If Jonah Hex was a woman his name would be “Rebecca Cross”. At the end of the last issue of No West To Cross we found our favorite cowgirl “Becky”, as she prefers to be called, in a mess of trouble courtesy of her enemy Bucky Dan’s men. Becky took it upon herself to try and track down a little boy being held against his will for debts unpaid to Bucky. For a more proper rundown on issue #1 you can read fellow contributor Tim Morse’s review here.
Keep in mind all this great action you are about to read about happens in just the first 10 pages of the book: So we start off with Becky behind bars, but she doesn’t seem too concerned at the moment. She finds she has a lot in common with the young man sharing the cell with her for the moment. Both of them seem to have issues with Bucky Dan that have led to their now unfortunate circumstances. Through some sweet talking and the young man’s belt, Becky is able to grab the guard while her new friend “Ray” grabs the keys. Just when they think they are home free Becky and Ray walk out the front door to a whole mob of Bucky Dan’s men who heard the commotion inside. But Becky’s always got an ace up her sleeve, as we find out, and calls for her horse “Lucy” to come busting through the crowd. Becky’s six shooters are blazing as she and Ray climb on to Lucy and ride out of town with Bucky Dan’s men close behind. The duo has a good bit of space between them and the angry mob, but they are quickly approaching a cliff. How are they going to get out of this one? I’m not going to spoil it for you because it’s really something you need to pick up for yourself and read.

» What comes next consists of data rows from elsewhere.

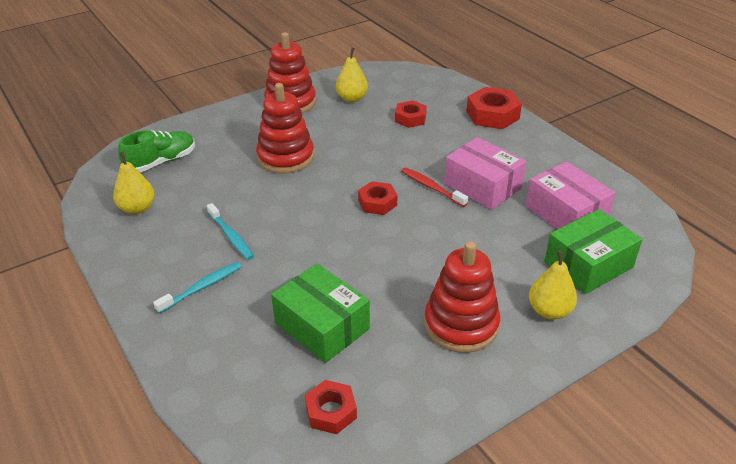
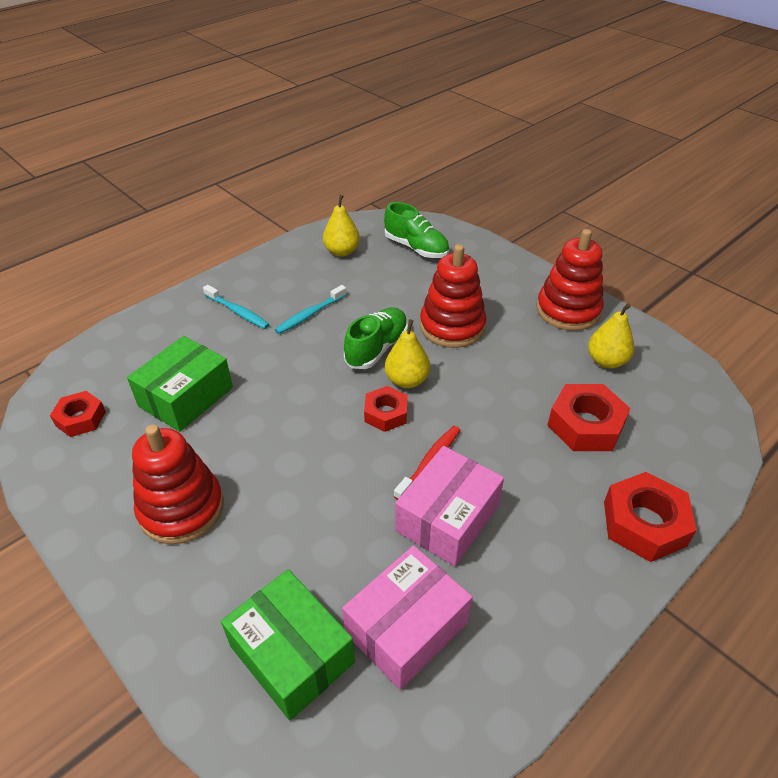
camera: 80 degrees right, 5 degrees up
red nut [395,101,427,128] -> red nut [548,384,630,451], size x1.58
yellow pear [529,250,577,320] -> yellow pear moved to [385,319,430,388]
none -> green shoe [344,307,408,369]

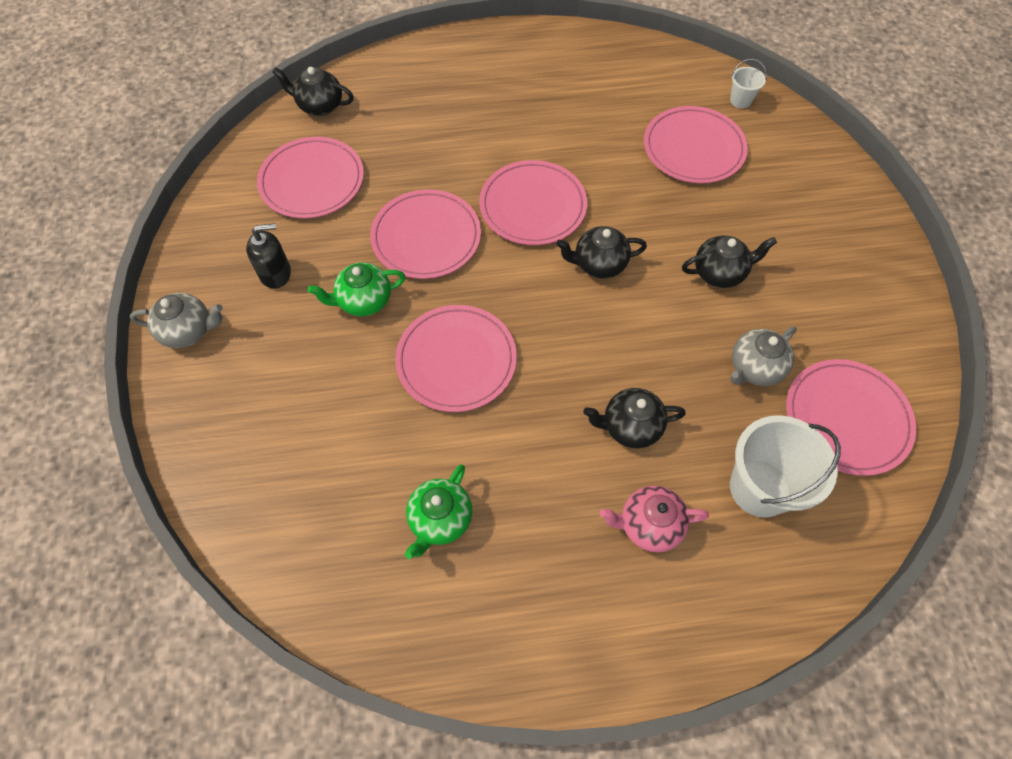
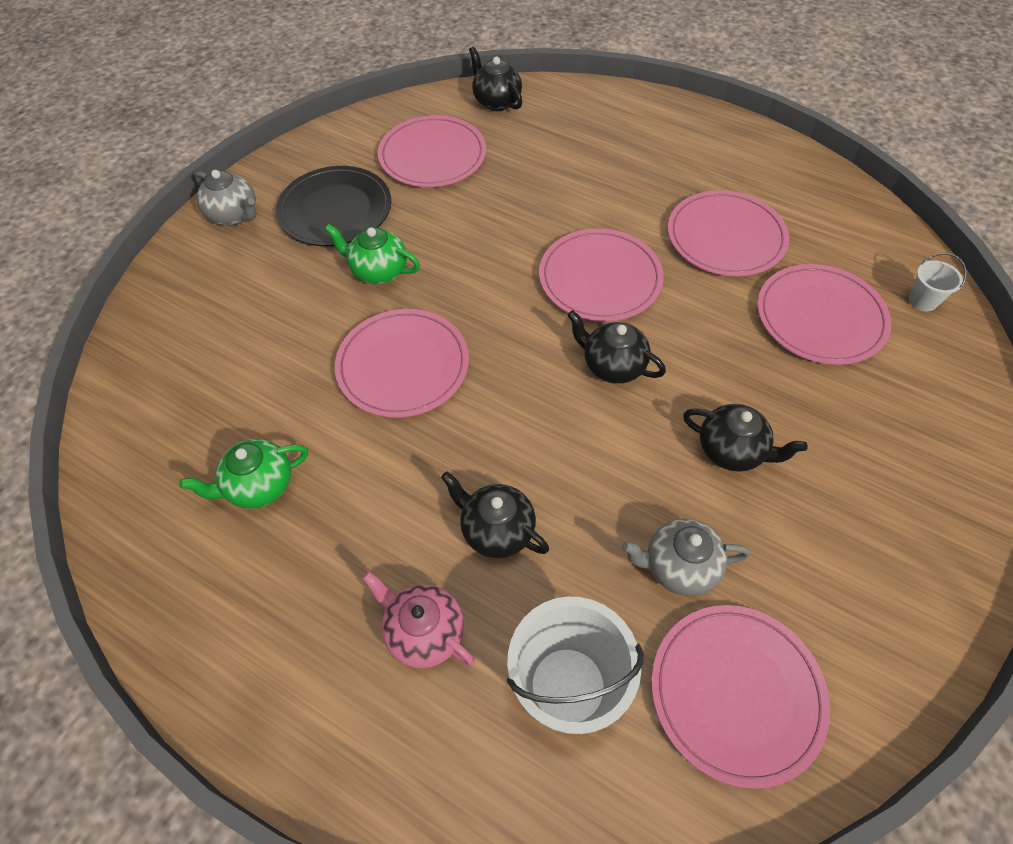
camera: 40 degrees right, 5 degrees down
black soap dispenser [246,223,291,289] -> black plate [276,166,392,246]
pink plate [370,189,481,279] -> pink plate moved to [668,190,789,277]

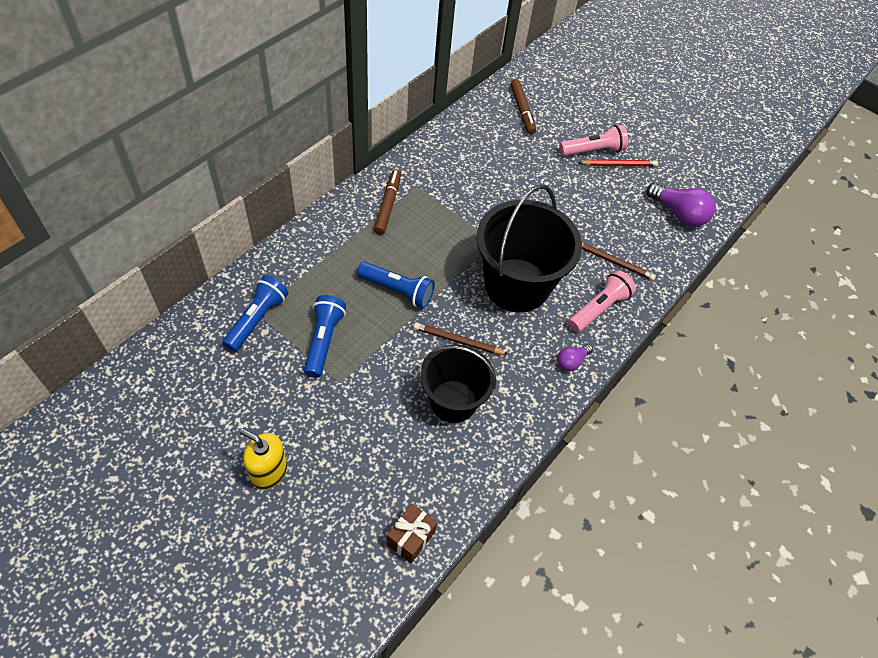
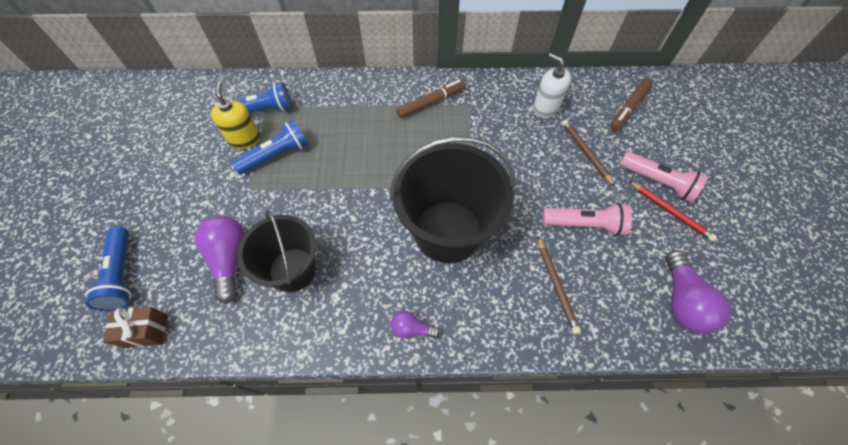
camera: 55 degrees right, 5 degrees up
yellow soap dispenser [240,429,287,490] -> yellow soap dispenser moved to [211,82,260,149]
blue flashlight [357,262,435,308] -> blue flashlight moved to [85,227,131,311]
brown pencil [414,322,508,355] -> brown pencil moved to [562,120,615,186]
pink flashlight [568,270,636,332] -> pink flashlight moved to [542,203,632,236]
none -> purple light bulb [195,215,245,304]
none -> white soap dispenser [533,53,571,118]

This little independent gem is now available at Graphicly.com under the publisher name Sequential Geek. It is a classic adventure/western tale that is a breath of fresh air in comics today. I’ve read a number of independent takes on the western genre, but most feel the need to throw in magic, vampires, or zombies. Creator and Writer David Pinckney does a fantastic job of spinning this tale without the need for far out mysticism to make it interesting. The strength of the title lies in the main character Rebecca Cross and she instantly becomes a strong female character that you like right from the get go. She is hard headed, quick witted, and confident in her abilities to handle herself in this so called “man’s” world. Becky is also a hero to the little man and has a charming wit about her that keeps the story light when it needs to be. The rest of the art team does a great job at setting the western vibe and its definitely in the same stylistic vein as a most Johah Hex books, which I love. The pencils done by Zach Bassett are precise and deliberate with a unique style all their own. The inks by Peebo Mondia never overshadow the pencils and are dark and crisp where they need to be. The colors, also by Mondia, are a nice mix of oranges, yellow, browns, and grays. Letters, by Adam Wollet, are done very well within the existing art style and big action letters are always shown in dark red to stand out.
So if you like westerns, adventures, or even strong female characters you won’t want to miss picking up No West To Cross. Fans of Johah Hex and All-Star Western will feel right at home with this title from an artistic standpoint and fans of great fiction will appreciate David Pinckney’s knack for writing interesting characters. Looking forward to the third issue of No West To Cross!